▶ **The problem**:
Rewrite the data from its beginning through the line containing "Regulations of the CFU tournament", changing "Teams" to "Squads" and keeping all other text unaltered.

[Transcribed page contents]
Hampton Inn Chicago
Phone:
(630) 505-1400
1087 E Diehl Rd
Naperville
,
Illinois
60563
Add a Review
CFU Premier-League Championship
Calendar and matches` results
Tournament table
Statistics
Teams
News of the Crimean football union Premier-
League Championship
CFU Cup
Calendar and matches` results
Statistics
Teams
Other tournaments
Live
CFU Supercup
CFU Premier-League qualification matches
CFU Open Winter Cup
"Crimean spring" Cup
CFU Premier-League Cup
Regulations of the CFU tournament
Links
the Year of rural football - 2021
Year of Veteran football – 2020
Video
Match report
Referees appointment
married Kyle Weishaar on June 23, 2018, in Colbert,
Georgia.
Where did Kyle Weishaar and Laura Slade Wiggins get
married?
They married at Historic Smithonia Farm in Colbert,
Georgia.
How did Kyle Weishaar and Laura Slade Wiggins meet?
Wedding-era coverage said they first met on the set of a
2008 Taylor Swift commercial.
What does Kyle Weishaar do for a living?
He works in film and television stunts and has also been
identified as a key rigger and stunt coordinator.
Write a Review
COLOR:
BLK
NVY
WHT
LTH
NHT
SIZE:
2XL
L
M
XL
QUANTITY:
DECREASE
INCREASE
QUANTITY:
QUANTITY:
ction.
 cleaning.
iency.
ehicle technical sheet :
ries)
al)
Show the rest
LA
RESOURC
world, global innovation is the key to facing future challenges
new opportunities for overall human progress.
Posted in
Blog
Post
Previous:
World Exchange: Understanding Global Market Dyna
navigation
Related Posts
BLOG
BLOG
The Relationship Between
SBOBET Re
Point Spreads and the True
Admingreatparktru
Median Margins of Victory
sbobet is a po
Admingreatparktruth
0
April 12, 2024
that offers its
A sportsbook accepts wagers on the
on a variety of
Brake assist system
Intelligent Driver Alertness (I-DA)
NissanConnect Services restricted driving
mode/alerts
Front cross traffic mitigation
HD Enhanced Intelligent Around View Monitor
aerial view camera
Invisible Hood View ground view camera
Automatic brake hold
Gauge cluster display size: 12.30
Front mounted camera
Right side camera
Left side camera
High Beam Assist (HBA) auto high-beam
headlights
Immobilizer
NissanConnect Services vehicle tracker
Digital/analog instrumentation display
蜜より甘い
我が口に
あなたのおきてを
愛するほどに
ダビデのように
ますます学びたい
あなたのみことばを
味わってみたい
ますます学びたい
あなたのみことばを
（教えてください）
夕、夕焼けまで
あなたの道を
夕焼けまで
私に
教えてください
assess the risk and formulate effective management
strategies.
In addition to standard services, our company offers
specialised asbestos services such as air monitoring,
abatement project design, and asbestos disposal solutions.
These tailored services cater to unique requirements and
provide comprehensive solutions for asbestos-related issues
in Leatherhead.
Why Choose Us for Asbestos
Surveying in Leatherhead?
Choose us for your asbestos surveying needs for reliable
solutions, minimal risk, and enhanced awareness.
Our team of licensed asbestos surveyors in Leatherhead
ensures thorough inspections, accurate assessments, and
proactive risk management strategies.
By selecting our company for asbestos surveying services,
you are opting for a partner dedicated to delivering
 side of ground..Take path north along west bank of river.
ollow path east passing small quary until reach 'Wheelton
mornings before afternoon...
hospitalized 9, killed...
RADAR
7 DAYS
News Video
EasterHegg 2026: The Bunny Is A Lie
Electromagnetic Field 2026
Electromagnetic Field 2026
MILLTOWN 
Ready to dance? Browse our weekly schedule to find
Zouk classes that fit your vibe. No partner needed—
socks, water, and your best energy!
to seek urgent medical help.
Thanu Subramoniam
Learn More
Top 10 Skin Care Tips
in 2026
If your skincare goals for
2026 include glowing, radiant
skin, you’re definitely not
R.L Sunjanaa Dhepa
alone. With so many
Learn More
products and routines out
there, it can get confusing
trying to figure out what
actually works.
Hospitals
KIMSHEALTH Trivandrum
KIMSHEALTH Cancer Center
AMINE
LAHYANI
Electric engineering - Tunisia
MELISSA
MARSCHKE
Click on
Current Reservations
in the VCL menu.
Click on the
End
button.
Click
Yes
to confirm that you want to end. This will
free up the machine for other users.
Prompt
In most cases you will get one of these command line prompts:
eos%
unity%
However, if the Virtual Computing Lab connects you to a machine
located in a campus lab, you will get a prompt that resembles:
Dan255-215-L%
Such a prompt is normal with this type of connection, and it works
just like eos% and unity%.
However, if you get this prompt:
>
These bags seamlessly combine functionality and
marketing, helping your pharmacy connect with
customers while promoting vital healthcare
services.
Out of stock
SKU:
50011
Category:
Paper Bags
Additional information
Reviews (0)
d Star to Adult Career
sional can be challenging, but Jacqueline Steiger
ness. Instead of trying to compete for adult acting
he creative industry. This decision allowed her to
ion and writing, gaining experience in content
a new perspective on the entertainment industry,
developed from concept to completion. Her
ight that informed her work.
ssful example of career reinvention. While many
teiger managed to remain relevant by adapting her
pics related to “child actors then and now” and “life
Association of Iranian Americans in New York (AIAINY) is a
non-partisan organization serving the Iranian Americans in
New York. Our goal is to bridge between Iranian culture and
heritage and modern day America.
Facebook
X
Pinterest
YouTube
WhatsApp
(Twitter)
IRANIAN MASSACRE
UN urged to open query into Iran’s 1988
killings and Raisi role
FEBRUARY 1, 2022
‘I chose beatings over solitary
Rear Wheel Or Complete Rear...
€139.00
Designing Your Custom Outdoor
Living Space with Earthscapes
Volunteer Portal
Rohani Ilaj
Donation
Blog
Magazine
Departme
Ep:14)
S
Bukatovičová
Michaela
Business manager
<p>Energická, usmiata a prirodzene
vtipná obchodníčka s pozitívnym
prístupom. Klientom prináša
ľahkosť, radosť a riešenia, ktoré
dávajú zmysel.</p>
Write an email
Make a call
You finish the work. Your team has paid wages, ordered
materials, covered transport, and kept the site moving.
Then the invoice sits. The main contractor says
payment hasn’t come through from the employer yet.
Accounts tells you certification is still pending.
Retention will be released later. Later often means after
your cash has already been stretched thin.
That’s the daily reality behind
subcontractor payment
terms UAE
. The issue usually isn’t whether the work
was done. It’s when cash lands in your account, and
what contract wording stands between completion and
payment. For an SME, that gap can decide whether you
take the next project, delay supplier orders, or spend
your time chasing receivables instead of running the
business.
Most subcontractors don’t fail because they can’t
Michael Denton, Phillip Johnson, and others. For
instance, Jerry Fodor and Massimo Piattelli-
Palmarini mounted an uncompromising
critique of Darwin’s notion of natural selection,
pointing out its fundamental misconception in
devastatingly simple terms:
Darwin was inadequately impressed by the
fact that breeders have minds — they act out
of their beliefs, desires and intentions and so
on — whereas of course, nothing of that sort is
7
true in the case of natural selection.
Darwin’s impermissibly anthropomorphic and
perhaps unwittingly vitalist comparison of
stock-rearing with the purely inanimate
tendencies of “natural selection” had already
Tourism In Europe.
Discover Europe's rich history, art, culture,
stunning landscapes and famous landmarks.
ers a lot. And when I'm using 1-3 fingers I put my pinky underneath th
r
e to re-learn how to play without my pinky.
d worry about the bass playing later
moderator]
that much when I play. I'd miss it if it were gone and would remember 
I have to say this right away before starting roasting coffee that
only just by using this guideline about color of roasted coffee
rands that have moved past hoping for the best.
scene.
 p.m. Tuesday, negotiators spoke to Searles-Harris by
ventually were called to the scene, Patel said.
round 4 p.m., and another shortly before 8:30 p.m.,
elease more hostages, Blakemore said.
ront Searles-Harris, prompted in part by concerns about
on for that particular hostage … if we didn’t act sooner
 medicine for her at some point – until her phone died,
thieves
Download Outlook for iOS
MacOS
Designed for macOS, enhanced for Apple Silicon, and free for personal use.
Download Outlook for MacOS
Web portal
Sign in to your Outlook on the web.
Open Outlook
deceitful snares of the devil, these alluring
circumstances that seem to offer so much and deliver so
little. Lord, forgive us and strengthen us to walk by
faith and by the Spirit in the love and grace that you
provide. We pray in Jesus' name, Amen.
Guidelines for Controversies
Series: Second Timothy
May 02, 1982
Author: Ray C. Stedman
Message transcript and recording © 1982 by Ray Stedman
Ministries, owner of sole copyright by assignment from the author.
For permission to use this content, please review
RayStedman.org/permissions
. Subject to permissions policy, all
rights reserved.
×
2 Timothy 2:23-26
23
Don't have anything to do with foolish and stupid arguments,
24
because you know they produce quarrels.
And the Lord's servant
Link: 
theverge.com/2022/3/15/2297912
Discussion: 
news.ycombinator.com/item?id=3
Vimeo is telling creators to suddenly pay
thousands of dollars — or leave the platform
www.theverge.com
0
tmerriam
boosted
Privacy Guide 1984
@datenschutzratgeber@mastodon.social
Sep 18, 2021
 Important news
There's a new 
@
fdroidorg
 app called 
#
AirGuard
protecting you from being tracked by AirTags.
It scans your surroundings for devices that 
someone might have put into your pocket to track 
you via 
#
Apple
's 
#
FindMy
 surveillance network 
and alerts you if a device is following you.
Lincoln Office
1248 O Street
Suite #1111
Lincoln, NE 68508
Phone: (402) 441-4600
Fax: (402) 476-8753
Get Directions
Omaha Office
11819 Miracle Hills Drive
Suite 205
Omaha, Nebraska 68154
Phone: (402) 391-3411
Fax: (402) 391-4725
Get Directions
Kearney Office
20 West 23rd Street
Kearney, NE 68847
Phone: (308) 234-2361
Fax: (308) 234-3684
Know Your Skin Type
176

▶ **Written response**:
Hampton Inn Chicago
Phone:
(630) 505-1400
1087 E Diehl Rd
Naperville
,
Illinois
60563
Add a Review
CFU Premier-League Championship
Calendar and matches` results
Tournament table
Statistics
Squads
News of the Crimean football union Premier-
League Championship
CFU Cup
Calendar and matches` results
Statistics
Squads
Other tournaments
Live
CFU Supercup
CFU Premier-League qualification matches
CFU Open Winter Cup
"Crimean spring" Cup
CFU Premier-League Cup
Regulations of the CFU tournament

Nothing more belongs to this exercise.